PassKey Verification canister

What I want is to authenticate users using a passkey(without using Internet Identity). So How can I create a rust canister that will allow users to log in to my application using a passkey and then I can verify it using the verification canister?

Also, I want to know how Intenet Identity implements it.

Hi @Dracian

The Internet Computer supports passkeys / WebAuthn natively (see here). This means you don’t have to do much, simply sign canister calls using the WebAuthn navigator.credentials.get function.

The agent NPM package provided by DFINITY comes with a nice WebAuthnIdentity to do exactly that.

Note: this would then result in the user having to interact with the passkey on every single sign operation. To avoid that, you can create DelegationIdentity that allows signing with a ephemeral key-pair generated in the browser and sign that using a passkey operation, like Internet Identity does it here: internet-identity/src/frontend/src/utils/iiConnection.ts at 09e9544c739bfc2c807d64ac553f5cff1728a329 · dfinity/internet-identity · GitHub
(simply supply your WebAuthnIdentity as the identity parameter).

I hope this helps.

2 Likes

This Helps, But What i need is a way to verify those webauthn signatures on chain, I am assuming this is some sort of RSA encryption so how do I verify it.

If you need to verify generic WebAuthn signatures, you can use this package inside a rust canister. It supports WebAuthn with RS256 and ES256.

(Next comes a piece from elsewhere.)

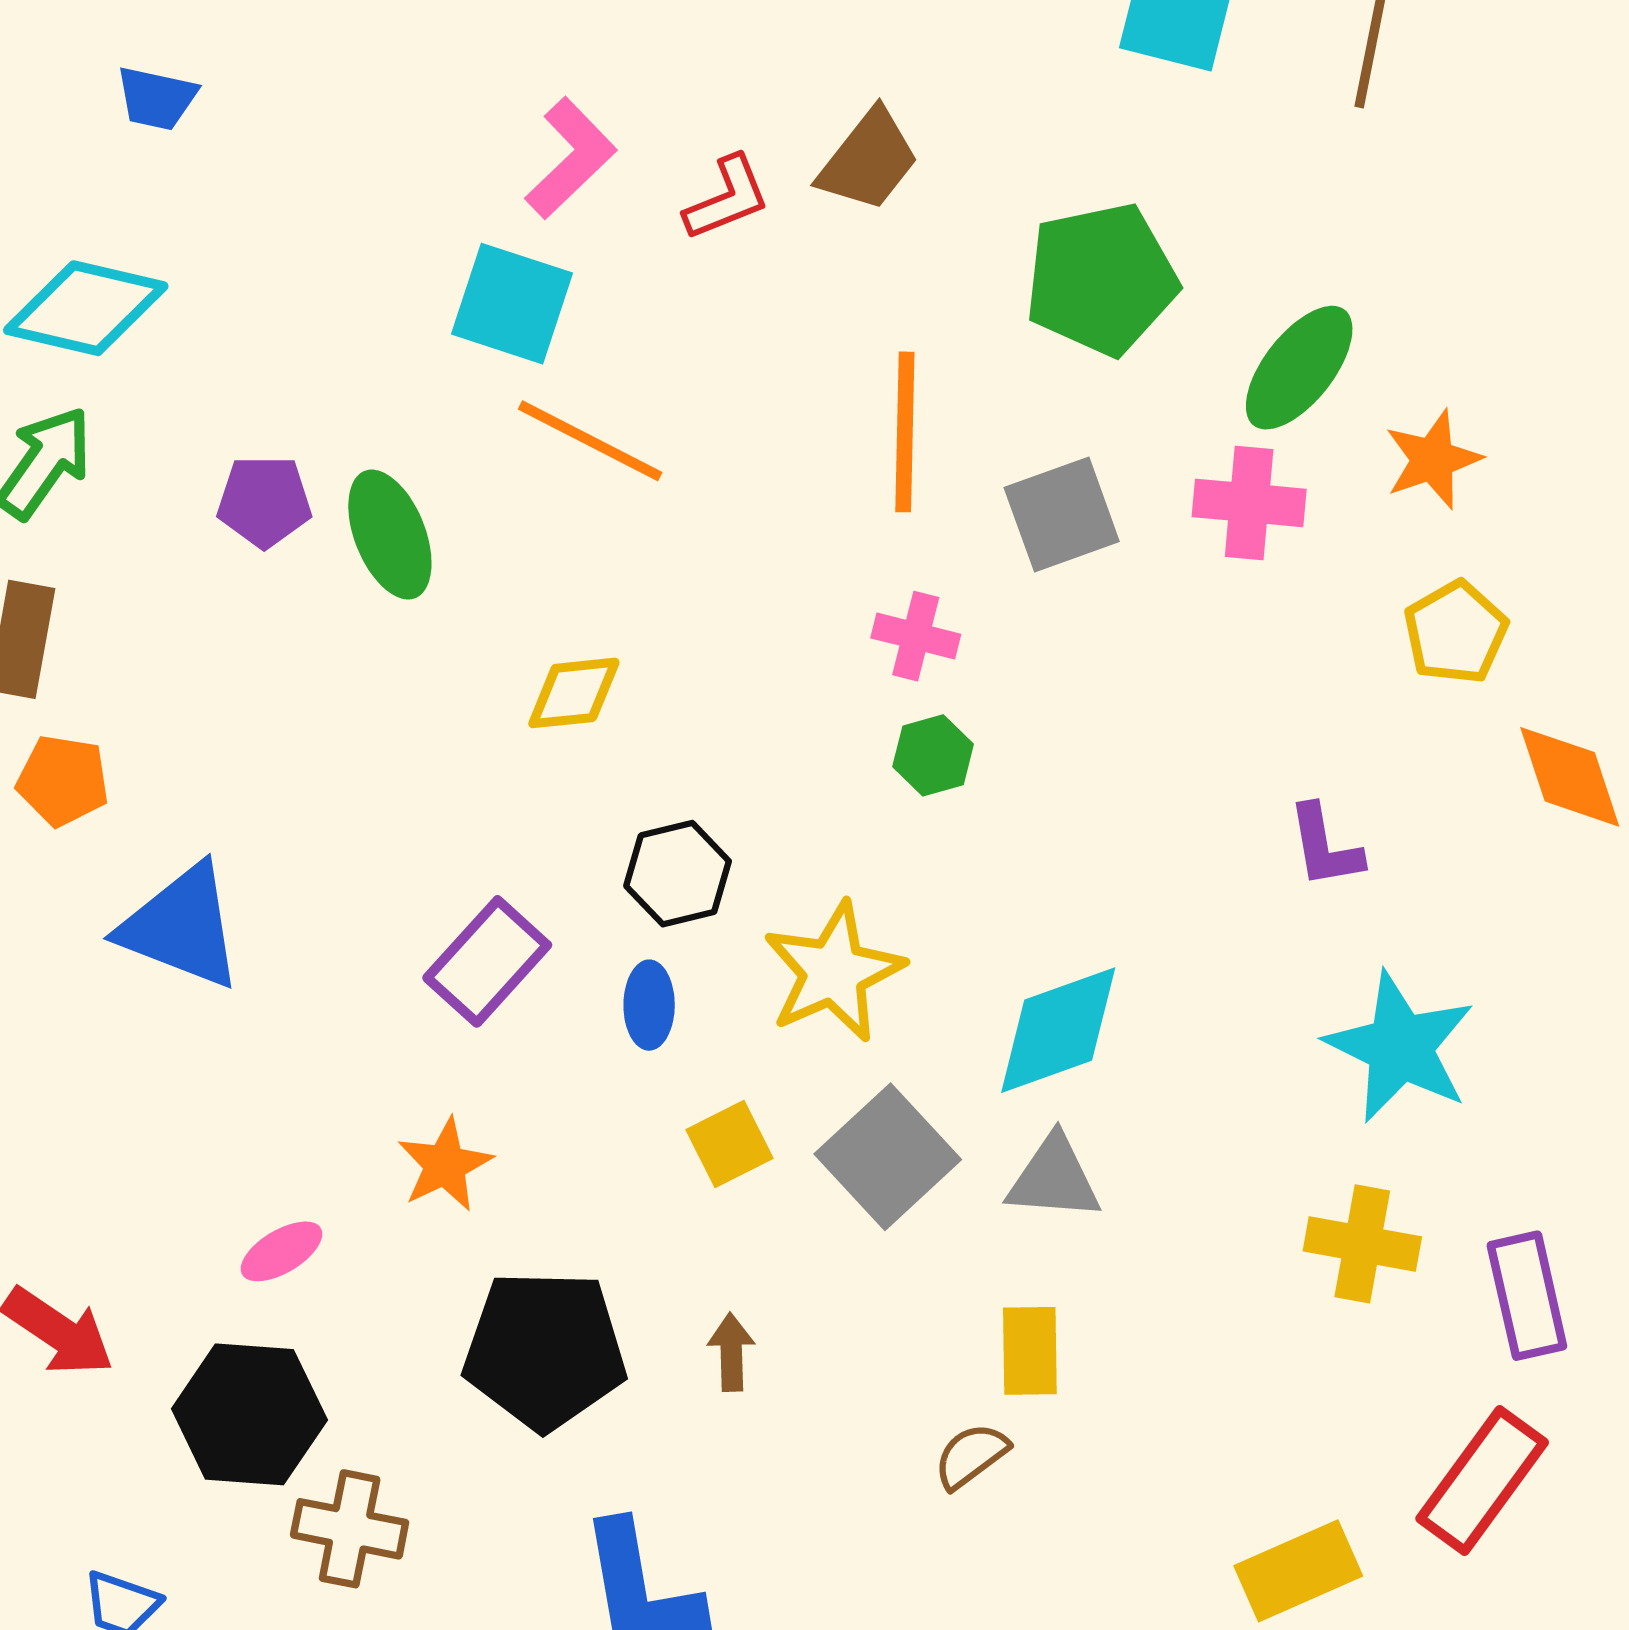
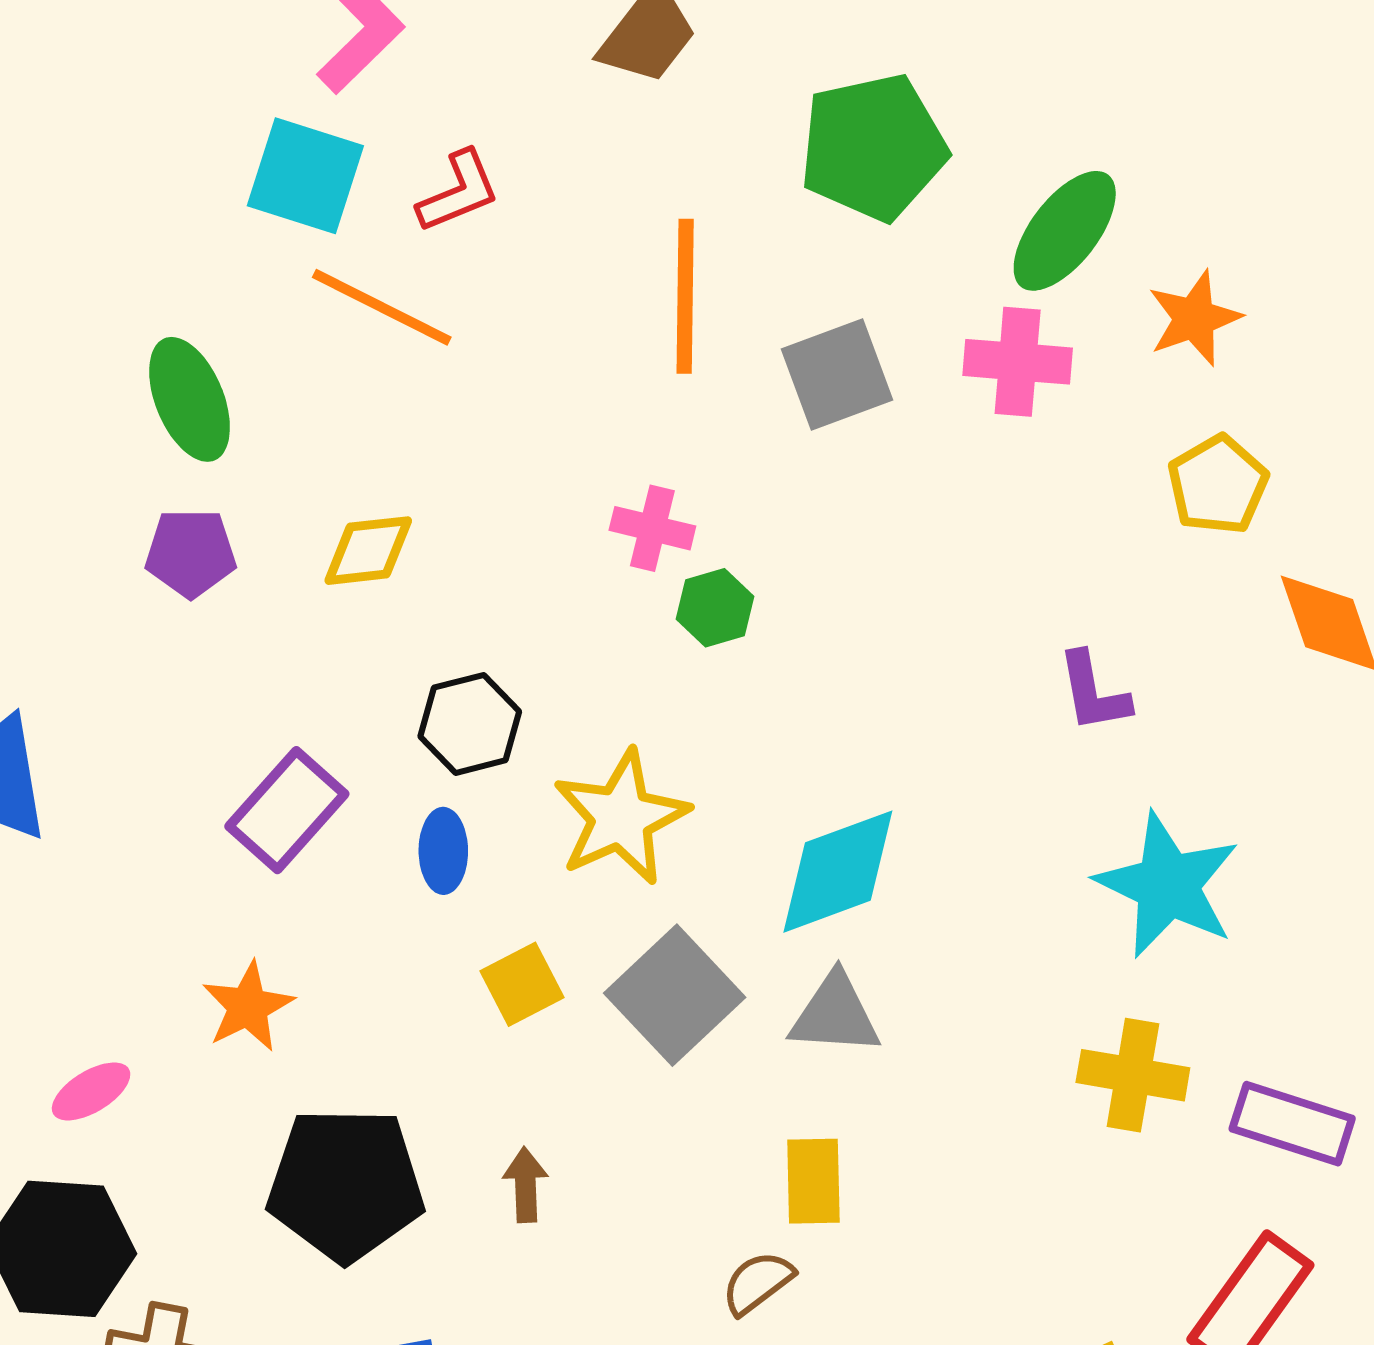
red L-shape: (727, 198) -> (458, 192), moved
purple pentagon: (264, 501) -> (191, 553), moved
pink cross: (916, 636) -> (652, 528), moved
purple rectangle: (1527, 1296) -> (1292, 1124), turned -59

Note: Ingress messages are automatically verified by the platform itself. If the goal is to sign ICP transactions with WebAuthn, you do not need to verify the signatures yourself.

So you are telling me I can generate these signatures from a frontend canister using webauthn package. I will have to use the above package inside my backend rust canister to verify those signatures in the backend.
So at the time of creation of the passkey for a particular username of a user, what should I store inside a backend canister? their public private key signature or anything else that I can verify later?

Well, that heavily depends on the use-case. I could give you much better advice if you explained what you are trying to accomplish.

I’m still not entirely convinced that you actually need to verify the signatures yourself (as opposed to the platform).

Here my use case is to use Identity based encryption using VetKeys and to encrypt data on chain,
so for the user t prove his identity we are trying to authenticate him using his passkey and then encrypting the data using that signature.

In that case having the ICP ingress validator check the signatures should be enough. This gives you an authenticated caller for whom you can derive the vetkd_encrypted_key.

The public key that you supply as the encryption_public_key does not need to be tied to a passkey. In fact, it can’t be a public key of a WebAuthn authenticator because it needs to be a BLS public key, which is not supported by the WebAuthn standard (AFAIK).

So in summary:

  1. generate a BLS key pair to use for vetKeys (supply the public key as encryption_public_key)
  2. supply the public key from step 1 to the canister using an authenticated call
    • Sign the call with a WebAuthn identity as outlined in this response.
  3. build the access control mechanism in the canister based on the caller (which is the self-authenticating principal of the WebAuthn public key)

This should remove the need to check signatures in the canister and reduce the amount of code that you need to write.

@franzstefan: Please fact-check the above. :slight_smile:

1 Like

As far as I’m aware VetKeys is not available yet.

Yeah , not on mainnet but beta is available

I didn’t hear about that, I thought only an insecure canister based implementation was available :sweat_smile:

Still looking forward to it becoming available, for now I’m postponing functionality that relies on VetKeys on my end.

But for us most of the functionality relies on vet keys so we have to use the beta one till it’s available on mainnet.

1 Like

@franzstefan: Please fact-check the above.

Thanks, @frederikrothenberger! What you said is exactly right!

  1. generate a BLS key pair to use for vetKeys (supply the public key as encryption_public_key)

For this, the ic-vetkd-utils’ TransportSecretKey can be used.

But if I use the public key for the encryption then won’t it make it vulnerable, like everyone know your public key so they can actually decrypt your data

What @frederikrothenberger meant was that you supply the public key from step 1 as the encryption_public_key to vetkd_encrypted_key. This will return a vetKey that is asymmetrically encrypted under the public key you provided, which means that only you who was the respective private key can decrypt the vetKey and then use it (for example for deriving a symmetric encryption key from it that you then use to encrypt data). The respective key pair is also called “transport” key pair, because it is only used/needed for transporting the vetKey to you (i.e., during “transport”) so that none of the subnet nodes actually learn the vetKey. Note that the transport key can be ephemeral, i.e., you can create a new key pair for every call to vetkd_encrypted_key if you want.